Rick Santorum is presenting a stylistic and substantive alternative to Mitt Romney. If he pulls far ahead of the other contenders (with the exception of Ron Paul), as it appears he will do on Tuesday, he will head into South Carolina as the last of the not-Romney candidates still standing. Moreover, he will get there with a substantive message and a resume worthy of a presidential candidate. The man is no Herman Cain.
Polls from South Carolina today do not look encouraging for Santorum. The RealClearPolitics average shows him trailing Romney by double digits. But you can forget about those polls, which still show Newt Gingrich in second place. Gingrich, like Texas Gov. Rick Perry, will do poorly in New Hampshire. That will take the wind out of both of these candidates’ sails. And where do the Perry and Gingrich voters go? Perhaps to Romney, but perhaps in large numbers to Santorum. Those who cheered Perry’s promise not to cut military spending and who relished Gingrich’s defense of Israel simply aren’t going to go over to the Ron Paul camp.
The math may look daunting for Santorum, but consider how fast the other not-Paul and not-Romney candidates are dropping. There will be a majority of the South Carolina electorate up for grabs. Santorum doesn’t need to win there, just to stay on Romney’s heels.
In fact, there’s something to be said just for prolonging the race a bit. As the Hillary Clinton-Barack Obama primary showed, healthy intra-party competition can engage and enliven the base. Moreover, even if Romney wins (still the most likely outcome), it is good practice for him to go up against someone making a working-class appeal.

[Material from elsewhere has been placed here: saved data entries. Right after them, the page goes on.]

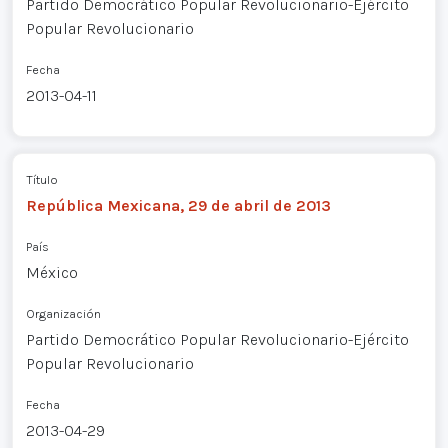
Partido Democrático Popular Revolucionario-Ejército
Popular Revolucionario
Fecha
2013-04-11
Título
República Mexicana, 29 de abril de 2013
País
México
Organización
Partido Democrático Popular Revolucionario-Ejército
Popular Revolucionario
Fecha
2013-04-29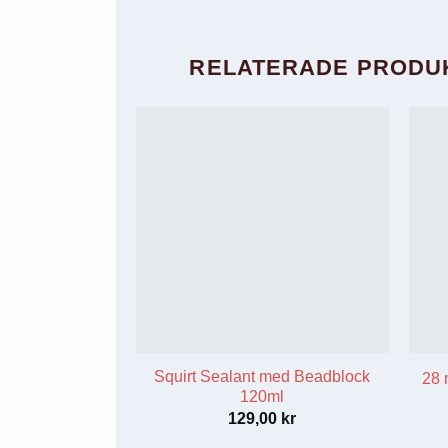
ursprungliga
nuvarande
priset
priset
var:
är:
4429,00 kr.
4000,00 kr.
RELATERADE PRODU
Squirt Sealant med Beadblock
28 
120ml
129,00
kr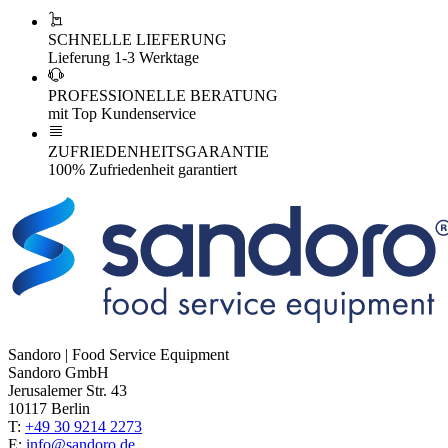
SCHNELLE LIEFERUNG
Lieferung 1-3 Werktage
PROFESSIONELLE BERATUNG
mit Top Kundenservice
ZUFRIEDENHEITSGARANTIE
100% Zufriedenheit garantiert
Sandoro | Food Service Equipment
Sandoro GmbH
Jerusalemer Str. 43
10117 Berlin
T:
+49 30 9214 2273
E:
info@sandoro.de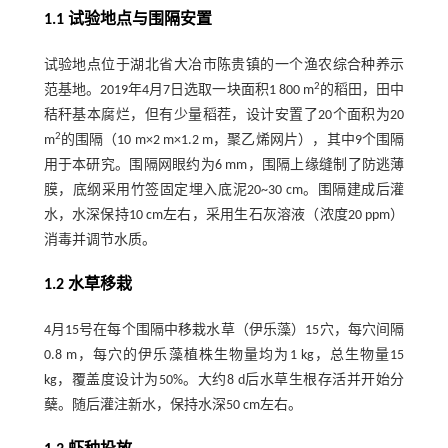
1.1 试验地点与围隔安置
试验地点位于湖北省大冶市陈贵镇的一个渔农综合种养示
2
范基地。2019年4月7日选取一块面积1 800 m
的稻田，田中
秸秆基本腐烂，但有少量稻茬，设计安置了20个面积为20
2
m
的围隔（10 m×2 m×1.2 m，聚乙烯网片），其中9个围隔
用于本研究。围隔网眼约为6 mm，围隔上缘缝制了防逃薄
膜，底纲采用竹签固定埋入底泥20~30 cm。围隔建成后灌
水，水深保持10 cm左右，采用生石灰溶液（浓度20 ppm）
消毒并调节水质。
1.2 水草移栽
4月15号在每个围隔中移栽水草（伊乐藻）15穴，每穴间隔
0.8 m，每穴的伊乐藻植株生物量均为1 kg，总生物量15
kg，覆盖度设计为50%。大约8 d后水草生根存活并开始分
蘖。随后灌注新水，保持水深50 cm左右。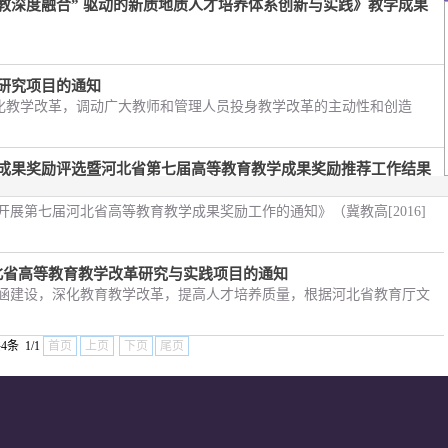
产教深度融合” 驱动的新质地质人才培养体系创新与实践》教学成果
革研究项目的通知
化教学改革，调动广大教师和管理人员投身教学改革的主动性和创造
教学成果奖励评选暨河北省第七届高等教育教学成果奖励推荐工作结果
展第七届河北省高等教育教学成果奖励工作的通知》（冀教高[2016]
度河北省高等教育教学改革研究与实践项目的通知
涵建设，深化教育教学改革，提高人才培养质量，根据河北省教育厅文
4条 1/1
首页
上页
下页
尾页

Romney would do well to talk more about the poor, stress the benefits of his economic plan for working-class (and especially unemployed) Americans and make his economic arguments more accessible to voters. That doesn’t mean changing his positions. (He already, for example, is reserving his proposed capital-gains tax cut for the middle class.) And it doesn’t mean he should try to conceal that he’s had an advantaged life. But he should remember to explain why less regulation benefits manufacturing workers, why free trade is good for the Rust Belt and why the debt is not only an economic problem but a threat to the survival of the American dream.
It is also time for Romney to round out his stance on immigration. Santorum is no pushover and takes a strong law-and-order approach to the border. But he speaks in tones that celebrate the immigrant experience and emphasize how vital it is for America to remain a magnet for those who want to improve their lives. That message has been barely part of Romney’s immigration discussion. He’s got a family immigrant story to tell as well and should use it to good effect.
After a long pre-primary process, the two most thoughtful and knowledgeable candidates have risen to the top. Republicans should welcome that and listen hard to what each has to say. In the end, the party and the eventual nominee will be the better for it.